ASSIGNED TASK>
Could you return, word for word, the lines of the material below from the line with "19002 S Santa Fe Ave, Compton, CA 90221" up to and including the line with "Pipe Fabrication"?

PROVIDED RECORDS>
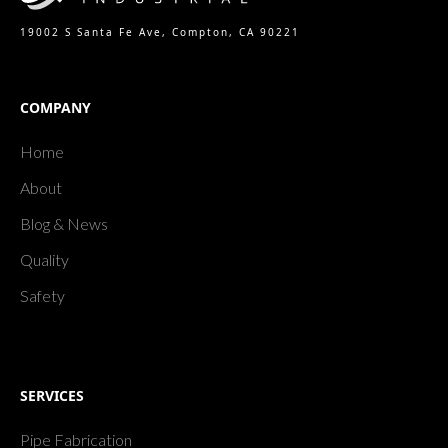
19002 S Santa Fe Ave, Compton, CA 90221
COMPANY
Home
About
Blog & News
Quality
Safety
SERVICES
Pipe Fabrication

* * *

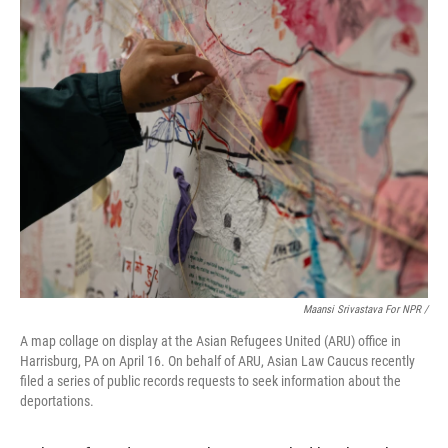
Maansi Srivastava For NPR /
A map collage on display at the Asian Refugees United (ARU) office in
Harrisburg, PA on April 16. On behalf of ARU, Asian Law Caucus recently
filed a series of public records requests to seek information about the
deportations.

--

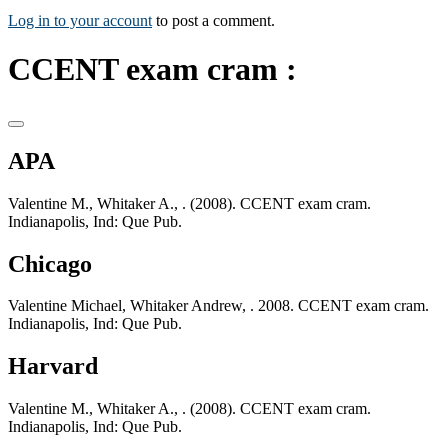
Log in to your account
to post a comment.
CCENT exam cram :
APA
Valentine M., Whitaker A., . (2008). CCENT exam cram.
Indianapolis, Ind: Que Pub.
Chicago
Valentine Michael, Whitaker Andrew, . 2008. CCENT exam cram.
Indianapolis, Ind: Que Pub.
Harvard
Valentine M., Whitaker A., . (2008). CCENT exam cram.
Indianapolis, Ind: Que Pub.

OUTPUT OF THE EXERCISE>
19002 S Santa Fe Ave, Compton, CA 90221
COMPANY
Home
About
Blog & News
Quality
Safety
SERVICES
Pipe Fabrication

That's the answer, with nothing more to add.